Earlier, the stock market tumble was led led by financial stocks and industry heavyweight Reliance Industries. The BSE Sensex was down 2,800 points, or 3.66%, at 73,669.28 as of 9:20 a.m on June 4, the day election results were being announced. The Nifty50 fell 809 points, or 3.6%, to trade at 22,409, and the India VIX, a measure of volatility, increased 20% to 25 levels. The market capitalization of all BSE-listed companies dropped to ₹417.13 lakh crore, a decrease of ₹8.78 lakh crore.

Reliance Industries and HDFC Bank caused the Sensex index to drop by 565 points. L&T, SBI, ITC, NTPC, and Power Grid were among the other stocks that pulled the index lower.

This followed the exit polls on Monday that predicted PM Modi would win handily, sending markets to record highs.
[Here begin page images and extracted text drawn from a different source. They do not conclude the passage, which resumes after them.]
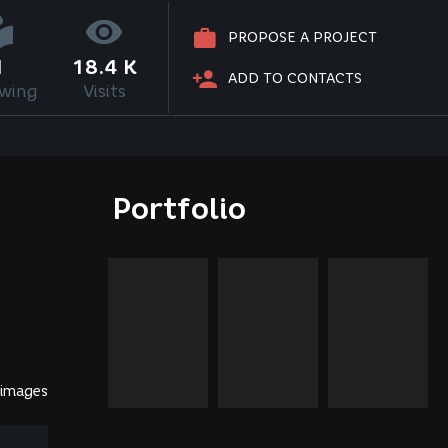
PROPOSE A PROJECT
1
18.4 K
ADD TO CONTACTS
owing
Visits
Portfolio
 images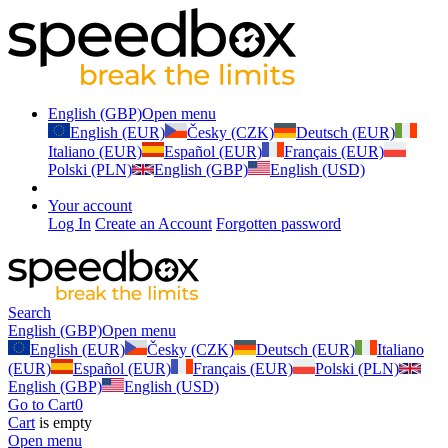
English (GBP)
Open menu
English (EUR)
Česky (CZK)
Deutsch (EUR)
Italiano (EUR)
Español (EUR)
Français (EUR)
Polski (PLN)
English (GBP)
English (USD)
Your account
Log In
Create an Account
Forgotten password
Search
English (GBP)
Open menu
English (EUR)
Česky (CZK)
Deutsch (EUR)
Italiano
(EUR)
Español (EUR)
Français (EUR)
Polski (PLN)
English (GBP)
English (USD)
Go to Cart
0
Cart
is empty
Open menu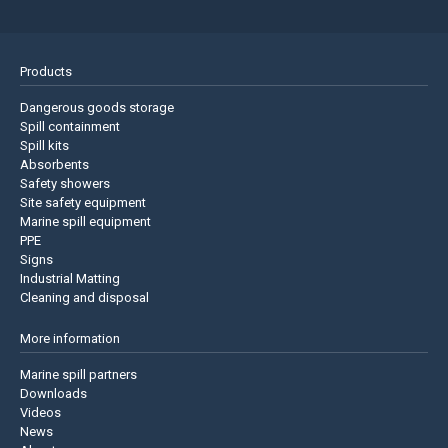
Products
Dangerous goods storage
Spill containment
Spill kits
Absorbents
Safety showers
Site safety equipment
Marine spill equipment
PPE
Signs
Industrial Matting
Cleaning and disposal
More information
Marine spill partners
Downloads
Videos
News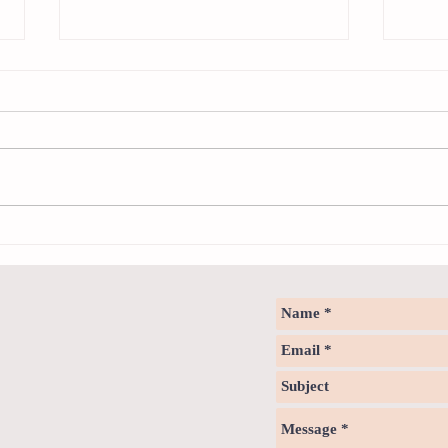
Sweet spot of stress
How to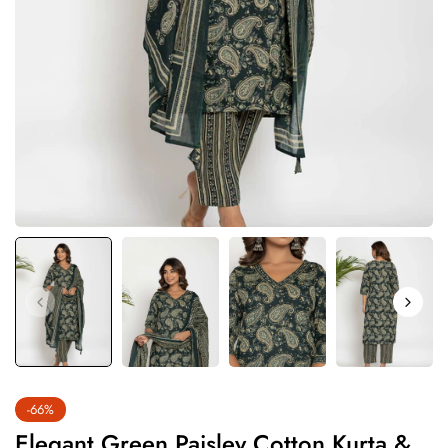
-66%
Elegant Green Paisley Cotton Kurta &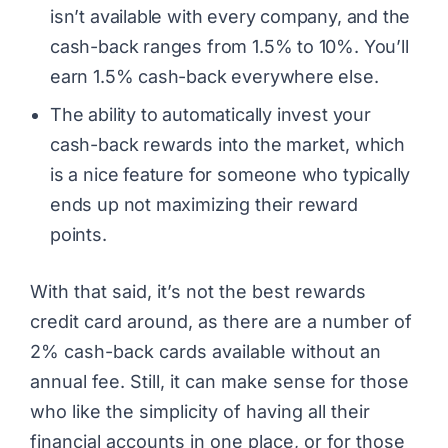
isn’t available with every company, and the
cash-back ranges from 1.5% to 10%. You’ll
earn 1.5% cash-back everywhere else.
The ability to automatically invest your
cash-back rewards into the market, which
is a nice feature for someone who typically
ends up not maximizing their reward
points.
With that said, it’s not the best rewards
credit card around, as there are a number of
2% cash-back cards available without an
annual fee. Still, it can make sense for those
who like the simplicity of having all their
financial accounts in one place, or for those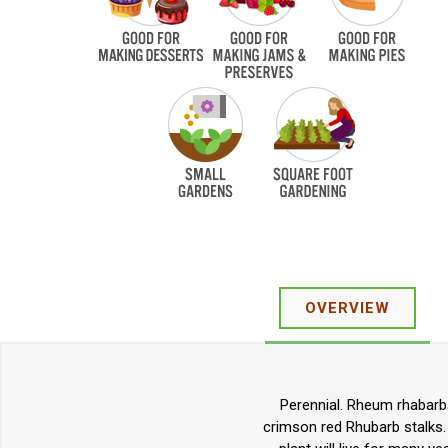
OVERVIEW
Perennial. Rheum rhabarba
crimson red Rhubarb stalks.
The NDA alliance, led by the Bharatiya Janata Party, appeared to be leading in over 290 seats based on preliminary results.

On June 4, the top Nifty losers were Coal India, L&T, ONGC, Adani Ports, and Adani Enterprises.  Except for the pharmaceutical and healthcare indices, every sector was in red as the polls results started trickling in. PSU banks and the oil and gas industry were the ones to lose the most.

Even though Morgan Stanley is “overweight” on Adani Ports and has set a target price of Rs. 1,517 per share, Adani group stocks have dropped as much as 11% today. By 9:45 a.m., Adani ports had dropped by almost 9%.

By the time it was 10:00 am on June 4, Reliance Industries’ share price had dropped 2.7% to Rs. 2934. Reliance was also regarded by Morgan Stanley as “Overweight,” with a target price of Rs. 3,046 per share.

As of 10.AM, Larsen & Toubro had dropped 3.35% to Rs.3766, ONGC had dropped 5.56% to Rs.268.25, and Coal India had dropped 6.16% to Rs.480.

SBI’s share price dropped 5.34% to Rs. 857.40, ITC’s to Rs. 421.90, NTPC’s to Rs. 373.10, and Power Grid’s to Rs. 318.60.

How will the market be in the next five years?

Experts says that in the coming future, the five themes to bet on for the next five years are infrastructure, financial services, new-age tech, hospitality and consumer discretionary, capital goods, and engineering. And the current economic momentum will continue, so there is no need to modify the portfolio’s current allocations in light of the election results.